On Tenterhooks synopsis: During the summer of 2010, two friends, Lucy, a job-hopping orphan, and Claire, a brilliant entrepreneur and single mother, simultaneously come to a halt when they discover the diary of a young woman hidden in the walls of Lucy’s Chicago apartment. After being fired for the 4th time in one year, Lucy takes solace in the story of the poor Polish girl known only as “CW,” and her friend Mae, a successful French seamstress for Chicago’s high society.

Although they are living in the 1930s, CW’s story also takes hold of Claire, as both their lives struggle with domestic abuse. CW, having dipped her toe into a world teeming with privilege, along with her friend Mae, find themselves wrapped up in a series of events that leads CW to realize that her life can only take flight with the death of her abusive father.

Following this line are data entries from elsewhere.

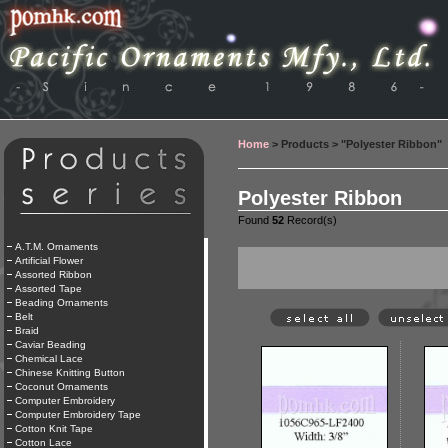
Home
> Products > "Polyester Ribbon"
Polyester Ribbon
Found
52
Record(s)
A.T.M. Ornaments
Artificial Flower
Assorted Ribbon
Assorted Tape
Beading Ornaments
Belt
Braid
Caviar Beading
Chemical Lace
Chinese Knitting Button
Coconut Ornaments
Computer Embroidery
Computer Embroidery Tape
Cotton Knit Tape
Cotton Lace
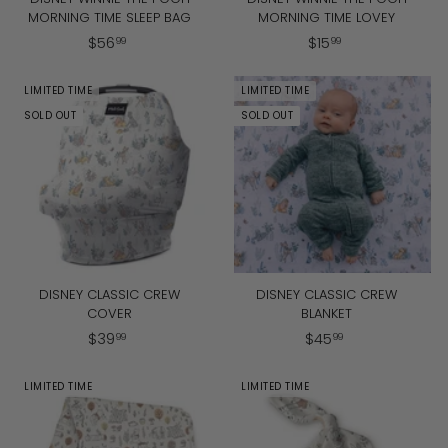
MORNING TIME SLEEP BAG
MORNING TIME LOVEY
$
$
$
56
$
15
99
99
5
1
6
5
LIMITED TIME
LIMITED TIME
.
.
SOLD OUT
SOLD OUT
9
9
9
9
DISNEY CLASSIC CREW
DISNEY CLASSIC CREW
COVER
BLANKET
$
$
$
39
$
45
99
99
3
4
9
5
LIMITED TIME
LIMITED TIME
.
.
9
9
9
9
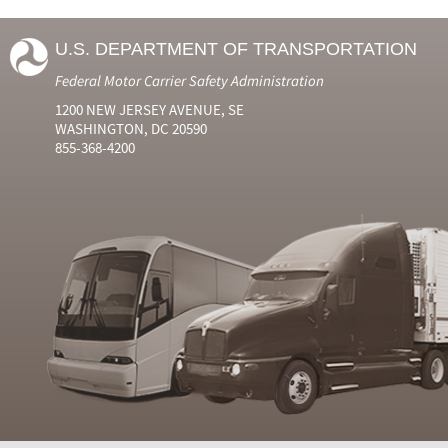
U.S. DEPARTMENT OF TRANSPORTATION
Federal Motor Carrier Safety Administration
1200 NEW JERSEY AVENUE, SE
WASHINGTON, DC 20590
855-368-4200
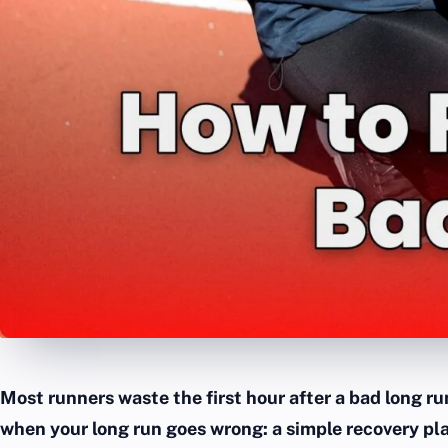
Most runners waste the first hour after a bad long ru
when your long run goes wrong: a simple recovery pl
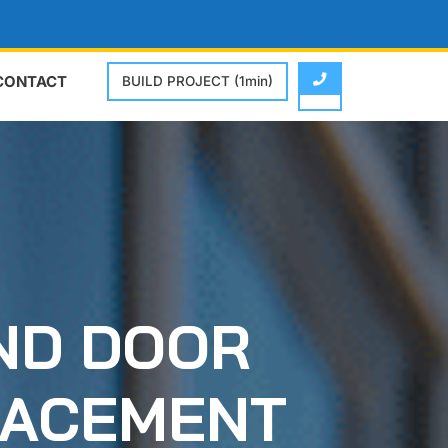
CONTACT
BUILD PROJECT (1min)
ND DOOR
LACEMENT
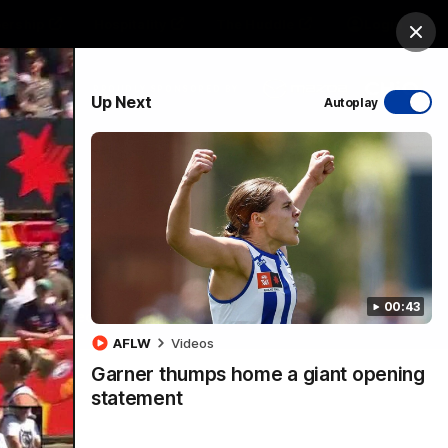
ership
Hospitality
The Huddle
Login
Clos
PROUDLY SPONSORED BY
Up Next
Autoplay
sive
Menu
00:43
VFLW Videos
Community Videos
AFLW
Videos
Garner thumps home a giant opening
statement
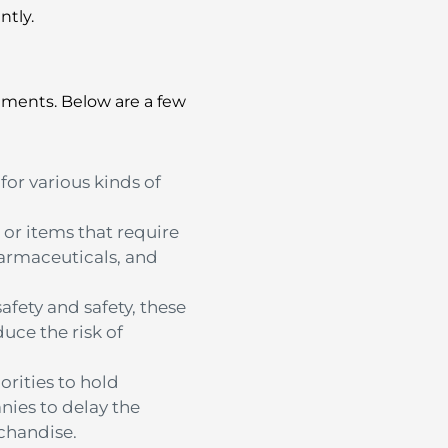
ntly.
ements.
Below are a few
or various kinds of
 or items that require
harmaceuticals, and
fety and safety, these
duce the risk of
rities to hold
nies to delay the
rchandise.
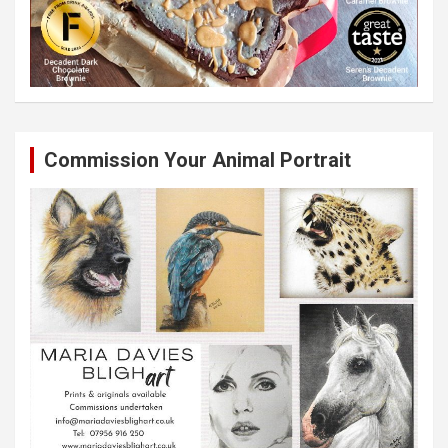
Commission Your Animal Portrait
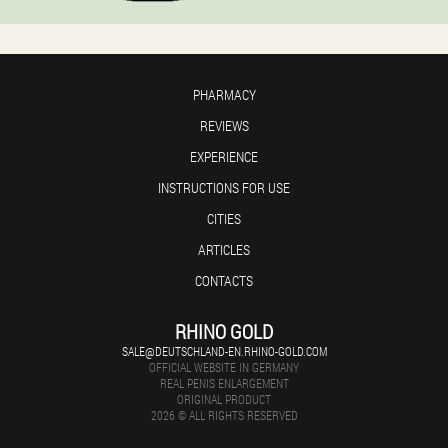
PHARMACY
REVIEWS
EXPERIENCE
INSTRUCTIONS FOR USE
CITIES
ARTICLES
CONTACTS
RHINO GOLD
SALE@DEUTSCHLAND-EN.RHINO-GOLD.COM
OFFICIAL WEBSITE IN GERMANY
REAL PENIS ENLARGEMENT
ORIGINAL PRODUCT
2026 © ALL RIGHTS RESERVED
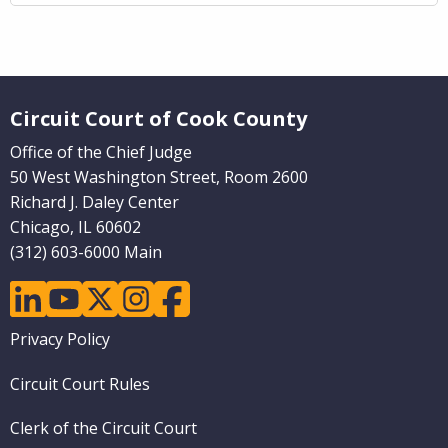
Website Footer
Circuit Court of Cook County
Office of the Chief Judge
50 West Washington Street, Room 2600
Richard J. Daley Center
Chicago, IL 60602
(312) 603-6000 Main
linkedin
youtube
twitter
instagram
facebook
Footer
Privacy Policy
menu
Circuit Court Rules
Clerk of the Circuit Court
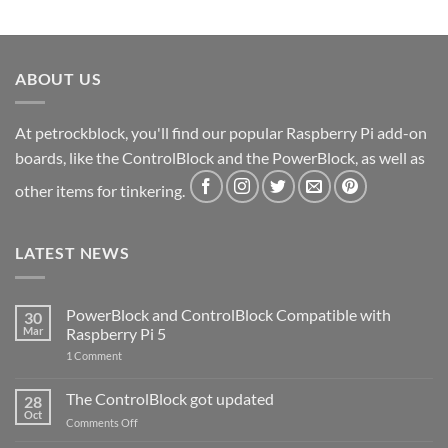
ABOUT US
At petrockblock, you'll find our popular Raspberry Pi add-on
boards, like the ControlBlock and the PowerBlock, as well as
other items for tinkering.
LATEST NEWS
PowerBlock and ControlBlock Compatible with
30
Mar
Raspberry Pi 5
on
1 Comment
PowerBlock
and
ControlBlock
The ControlBlock got updated
28
Compatible
Oct
with
on
Comments Off
Raspberry
The
Pi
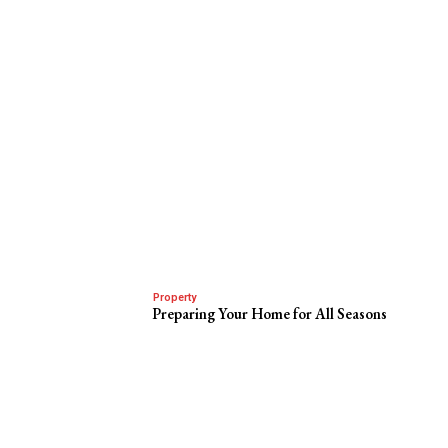
Property
Preparing Your Home for All Seasons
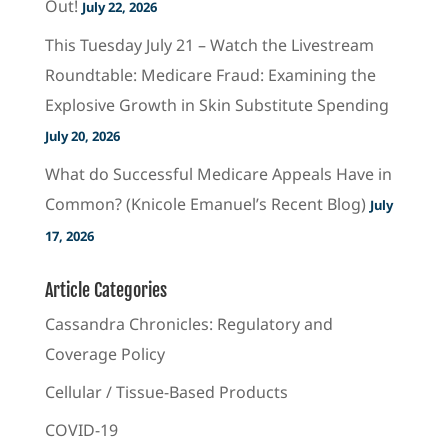
Out!
July 22, 2026
This Tuesday July 21 – Watch the Livestream
Roundtable: Medicare Fraud: Examining the
Explosive Growth in Skin Substitute Spending
July 20, 2026
What do Successful Medicare Appeals Have in
Common? (Knicole Emanuel’s Recent Blog)
July
17, 2026
Article Categories
Cassandra Chronicles: Regulatory and
Coverage Policy
Cellular / Tissue-Based Products
COVID-19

As Claire and Lucy read through the diary, they find all too similar parallels to their own lives and comfort knowing women (no matter what era in which they are living) all wrestle with similar struggles.

Follow me on Facebook and/or Instagram to get the latest on the launch and new stories. Prefer email? Message me at and I will add you to my list of subscribers! – E

“There are times to stay put, and what you want will come to you, and there are times to go out into the world and find such a thing for yourself.”
― Lemony Snicket




2 thoughts on “Why I’m not self-publishing

  1. Elizabeth, perhaps an alternative would be to “package” it with several short stories or another novella and give it a title that reflects that they are tales of what every woman encounters, no matter when she lives — something like “Different Faces, Same Woman” or “Two Sides of the Same Coin.” Anyway, Good luck to you, however you go!